The ancient institution of the family disappeared under the influence of Grecian ideas and oriental customs. The judicial dicta of lawyers and prætors conflicted with the authority of the husband and father; civil family ties became dissolved in excess of pleasures and love of conquest. In spite of the laws of Augustus, marriages decreased, and were only excuses for adultery and divorce. Mysticism, poverty, the discouragement of the curials, added despair to the effects of debauchery and created a contempt for life.
By these changes in domestic life and under the influence of foreign philosophers, the Roman idea of property changed. First of all in the hands of the father (mancipium), possessions next became a family inheritance (dominium), and ended by belonging entirely to the individual (proprietas). Though benefited in theory, in practice property ceased to exist, because according to the law the emperor was master over it, because the treasury took its fruits, because taxation, tyranny, ignorance, and a growing depopulation rendered it sterile or reduced it to nought.
The ancient religion assimilated with the religions of Greece and the East, disappeared in the pantheon of the gods enlarged by dead emperors, and there remained of it only official pomp and an excuse for persecutions. The jealousy of despots, the degradation of servitude, the loss of all interests and of all hope, the abuse of pleasures, the downfall of Greece and of the East, extinguished all that was yet known of art and science. The jurisconsults alone laid down a code of laws, the last result of the spirit of organisation.
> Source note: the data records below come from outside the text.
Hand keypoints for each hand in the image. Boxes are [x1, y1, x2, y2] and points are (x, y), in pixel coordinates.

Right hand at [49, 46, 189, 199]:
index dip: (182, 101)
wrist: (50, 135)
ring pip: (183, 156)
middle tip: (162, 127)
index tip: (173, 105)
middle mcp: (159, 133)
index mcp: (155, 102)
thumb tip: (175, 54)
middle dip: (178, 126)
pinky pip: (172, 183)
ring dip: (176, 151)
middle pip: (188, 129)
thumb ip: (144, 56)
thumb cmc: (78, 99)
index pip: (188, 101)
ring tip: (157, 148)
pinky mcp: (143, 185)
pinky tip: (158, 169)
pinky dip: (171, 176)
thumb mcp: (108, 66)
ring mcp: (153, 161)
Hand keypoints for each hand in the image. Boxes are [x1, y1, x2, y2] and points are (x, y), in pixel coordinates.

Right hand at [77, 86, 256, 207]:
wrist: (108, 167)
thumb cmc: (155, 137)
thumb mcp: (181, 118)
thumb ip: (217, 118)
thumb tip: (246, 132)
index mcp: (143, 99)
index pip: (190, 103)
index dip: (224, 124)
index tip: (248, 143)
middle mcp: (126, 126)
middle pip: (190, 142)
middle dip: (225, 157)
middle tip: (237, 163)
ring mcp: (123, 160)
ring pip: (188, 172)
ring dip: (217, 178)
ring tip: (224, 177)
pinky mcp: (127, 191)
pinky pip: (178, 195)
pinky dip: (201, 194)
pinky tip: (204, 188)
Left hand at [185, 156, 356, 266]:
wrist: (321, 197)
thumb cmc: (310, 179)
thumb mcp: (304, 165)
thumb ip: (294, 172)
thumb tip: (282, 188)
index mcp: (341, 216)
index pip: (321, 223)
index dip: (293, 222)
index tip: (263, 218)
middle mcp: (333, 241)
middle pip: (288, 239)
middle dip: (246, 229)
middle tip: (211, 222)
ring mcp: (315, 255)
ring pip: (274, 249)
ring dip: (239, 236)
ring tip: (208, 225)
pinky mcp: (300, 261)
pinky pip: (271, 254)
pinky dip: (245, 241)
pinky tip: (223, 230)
Thus, conquest, the fruit of Roman genius, destroyed both the genius of peoples, and the peoples themselves; leaving behind it because it was a system, a system of institutions on a dead foundation. But in this debasement of every force and of every earthly hope, man took refuge within himself. Helped by oriental mysticism, he discovered in a new religion a new world.
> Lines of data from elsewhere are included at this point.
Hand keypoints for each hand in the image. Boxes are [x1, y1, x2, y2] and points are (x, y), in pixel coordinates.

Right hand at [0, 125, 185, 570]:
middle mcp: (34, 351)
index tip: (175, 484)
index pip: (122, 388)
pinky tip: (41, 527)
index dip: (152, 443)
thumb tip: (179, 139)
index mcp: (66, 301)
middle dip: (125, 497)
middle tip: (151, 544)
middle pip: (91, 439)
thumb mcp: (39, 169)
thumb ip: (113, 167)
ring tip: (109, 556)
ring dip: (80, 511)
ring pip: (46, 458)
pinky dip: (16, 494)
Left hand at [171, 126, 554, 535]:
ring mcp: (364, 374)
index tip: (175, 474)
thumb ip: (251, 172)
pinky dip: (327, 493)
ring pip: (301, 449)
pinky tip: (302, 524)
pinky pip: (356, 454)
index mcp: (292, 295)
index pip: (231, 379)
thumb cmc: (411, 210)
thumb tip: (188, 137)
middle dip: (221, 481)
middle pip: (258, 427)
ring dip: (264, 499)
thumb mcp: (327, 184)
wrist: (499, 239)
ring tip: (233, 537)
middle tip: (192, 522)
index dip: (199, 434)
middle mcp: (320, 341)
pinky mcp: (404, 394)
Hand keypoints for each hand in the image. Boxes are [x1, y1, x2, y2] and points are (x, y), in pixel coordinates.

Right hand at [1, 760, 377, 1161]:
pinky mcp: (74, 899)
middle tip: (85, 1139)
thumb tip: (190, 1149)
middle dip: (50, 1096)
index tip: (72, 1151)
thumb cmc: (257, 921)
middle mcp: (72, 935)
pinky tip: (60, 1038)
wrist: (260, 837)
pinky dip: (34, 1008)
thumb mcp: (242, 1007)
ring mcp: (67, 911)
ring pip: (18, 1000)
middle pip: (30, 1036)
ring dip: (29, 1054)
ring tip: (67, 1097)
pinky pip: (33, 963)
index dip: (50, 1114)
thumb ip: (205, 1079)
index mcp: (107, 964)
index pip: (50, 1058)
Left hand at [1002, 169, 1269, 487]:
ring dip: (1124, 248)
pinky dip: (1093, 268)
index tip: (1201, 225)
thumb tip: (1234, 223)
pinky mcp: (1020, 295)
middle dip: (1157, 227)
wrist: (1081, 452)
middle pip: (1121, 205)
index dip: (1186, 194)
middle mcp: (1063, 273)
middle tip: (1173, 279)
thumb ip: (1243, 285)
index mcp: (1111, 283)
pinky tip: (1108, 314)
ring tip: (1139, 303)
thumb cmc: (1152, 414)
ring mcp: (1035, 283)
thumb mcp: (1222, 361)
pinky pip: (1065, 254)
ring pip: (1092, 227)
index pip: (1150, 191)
This is what the modern philosophers have added to Livy. The criticism commenced by him, renewed by Beaufort, nearly perfected by Niebuhr, and the philosophy hidden under his eloquence, which was turned by Machiavelli into a practical channel and is still imperfect in Montesquieu, become each day more exact and more profound. The corrections thus made honour those by whom they are made without lowering those who suffer them. The first authors are the fathers of science, and Livy alone has done more for Roman history than all those who have desired to set him right.[i]
FOOTNOTES
[4] Niebuhr’s[h] remarks on the dates of Livy’s history (Rom. Hist. iv.) may be compared with the more common view given in Smith’s Dictionary and elsewhere. I think the beginning of the work must be placed in 29-24 B.C.; but adopting the idea that it was originally divided into decades, the fact now demonstrated, that it reached to a hundred and forty-second book, seems to show that it was not left complete according to the author’s intentions. It is also well remarked that the death of Drusus does not furnish a point of sufficient importance for the termination of the great epic of Roman history. This view is supported by the interesting statement of Pliny, that in one of his latter books Livy had declared: Satis jam sibi gloriæ quæsitum; et potuisse se desinere, nisi animus inquies pasceretur opere. (Plin. Hist. Nat. præf.) A period of more than forty years thus devoted to the elaboration of a single work is not unparalleled. Froissart was engaged forty years upon his Chronicles.